I have this question here which says the following.
Let $A$,$B$ be $3 \times 6$ matrices with the following properties.
$(i)$ For every b$\epsilon \mathbb{R}^3$, rank$(A)$ $=$ rank$([A|b])$
$(ii)$ dim$($Row$(B)$$)$$=2$.
Answer the following questions.
$(a)$ What is rank$(A)$?
My reasoning: I know that rank$(A)\leq \min(m,n)$ but I am not sure if that justifies in me saying that rank$(A)=3$. I want to say yes, but I am not certain.
$(b)$ What is nullity$(B)$?
My reasoning: rank$(B)+{}$nullity$(B)=$ # of columns.
Therefore, $2$+nullity$(B)$ $=6$
nullity$(B)$ $=6-2$
nullity$(B)$ $=4$
$(c)$ Is there a vector b$\epsilon \mathbb{R}^3$ such that $A$x=b is consistent?
My reasoning: Yes there is. Since rank$(A)$ $=$ rank$([A|b])$, there must be a consistent solution.
$(d)$ Is there a vector b$\epsilon \mathbb{R}^3$ such that $B$x=b is consistent?
My reasoning: Yes there is. Since rank$(B)$ $=2$, this means that rank$(B)$ $<6$ so the system is not only consistent, but has infinitely many solutions.

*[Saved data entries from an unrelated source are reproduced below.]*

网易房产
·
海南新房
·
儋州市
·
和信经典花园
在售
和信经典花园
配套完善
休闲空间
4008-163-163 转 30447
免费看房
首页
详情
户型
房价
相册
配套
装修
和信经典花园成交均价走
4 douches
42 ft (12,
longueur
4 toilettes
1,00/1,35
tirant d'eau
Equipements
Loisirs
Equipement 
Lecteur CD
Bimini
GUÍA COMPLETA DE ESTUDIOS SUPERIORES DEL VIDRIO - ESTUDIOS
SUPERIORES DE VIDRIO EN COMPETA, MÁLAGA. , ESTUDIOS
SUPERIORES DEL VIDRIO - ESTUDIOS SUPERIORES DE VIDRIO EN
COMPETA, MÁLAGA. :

$(e)$ Is there a non-zero vector x $\epsilon \mathbb{R}^6$ such that Ax=$0$ and Bx=$0$ simultaneously?
I'm not sure about this one... Any guidance would be much appreciated!

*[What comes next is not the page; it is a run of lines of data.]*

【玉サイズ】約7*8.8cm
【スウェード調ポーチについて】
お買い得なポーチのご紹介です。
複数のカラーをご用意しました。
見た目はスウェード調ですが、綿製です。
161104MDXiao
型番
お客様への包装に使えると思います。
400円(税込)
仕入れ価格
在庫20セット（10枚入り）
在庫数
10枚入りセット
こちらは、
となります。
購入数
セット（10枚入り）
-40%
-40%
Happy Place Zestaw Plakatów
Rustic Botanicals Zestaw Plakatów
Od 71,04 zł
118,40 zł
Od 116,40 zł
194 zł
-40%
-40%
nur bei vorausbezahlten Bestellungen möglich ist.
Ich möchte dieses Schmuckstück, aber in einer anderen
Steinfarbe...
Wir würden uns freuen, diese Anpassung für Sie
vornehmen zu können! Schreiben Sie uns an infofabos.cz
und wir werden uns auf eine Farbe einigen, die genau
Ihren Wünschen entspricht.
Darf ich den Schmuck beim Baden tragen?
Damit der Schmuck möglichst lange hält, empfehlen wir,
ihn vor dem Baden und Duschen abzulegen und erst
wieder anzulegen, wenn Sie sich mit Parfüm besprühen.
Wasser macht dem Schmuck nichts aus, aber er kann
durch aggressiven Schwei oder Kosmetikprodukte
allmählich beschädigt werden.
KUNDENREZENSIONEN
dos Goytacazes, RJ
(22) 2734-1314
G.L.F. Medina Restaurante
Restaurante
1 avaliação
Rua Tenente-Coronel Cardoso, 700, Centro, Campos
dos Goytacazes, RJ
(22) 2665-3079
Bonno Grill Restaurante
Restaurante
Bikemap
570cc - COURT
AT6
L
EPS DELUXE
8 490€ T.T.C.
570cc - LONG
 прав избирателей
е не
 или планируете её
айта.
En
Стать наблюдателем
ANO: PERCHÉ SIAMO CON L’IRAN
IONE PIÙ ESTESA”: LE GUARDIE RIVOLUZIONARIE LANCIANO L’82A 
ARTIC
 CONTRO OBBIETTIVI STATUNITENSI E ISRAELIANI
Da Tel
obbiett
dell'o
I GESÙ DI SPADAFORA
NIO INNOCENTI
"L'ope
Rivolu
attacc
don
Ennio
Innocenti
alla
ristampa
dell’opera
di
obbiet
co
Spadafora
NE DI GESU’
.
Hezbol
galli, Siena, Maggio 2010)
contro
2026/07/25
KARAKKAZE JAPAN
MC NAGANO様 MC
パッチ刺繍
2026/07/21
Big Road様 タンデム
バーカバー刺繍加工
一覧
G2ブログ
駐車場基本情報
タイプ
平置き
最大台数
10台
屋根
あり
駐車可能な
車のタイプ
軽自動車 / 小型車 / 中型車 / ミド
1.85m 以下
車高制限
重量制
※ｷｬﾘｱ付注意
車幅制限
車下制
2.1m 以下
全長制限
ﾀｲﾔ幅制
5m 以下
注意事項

Are my other answers reasonable? Thanks!
(a) The answer is correct but the argument is not quite there. From the given information we can say that every $b\in \mathbb{R}^3$ is in the column space of $\mathbb{R}^3$. Why we can conclude that the rank of $A$ is 3 from this fact?
(b) It is ok.
(c) The argument needs to be more precise.
(d) You need to connect the relationship between the rank and the consistency of system of equations.
(e) Use the fact that $\text{dim}(U+V)=\text{dim}(U)+\text{dim}(V)-\text{dim}(U\cap V)$.
For part (e) try this way. From the previous part we know that $\text{nullity}(A)=3$ and $\text{nullity}(B)=4$. Let $X=\{x_1,x_2,x_3\}$ and $Y=\{y_1,y_2,y_3,y_4\}$ be respectively be the basis of nullspace of $A$ and $b$.
We want to show that $\text{null}(A)\cap \text{null}{B}\neq \emptyset$. Assume otherwise and show that the assumption leads to the conclusion that $ X\cup Y$ is linearly independent, which is impossible (why?)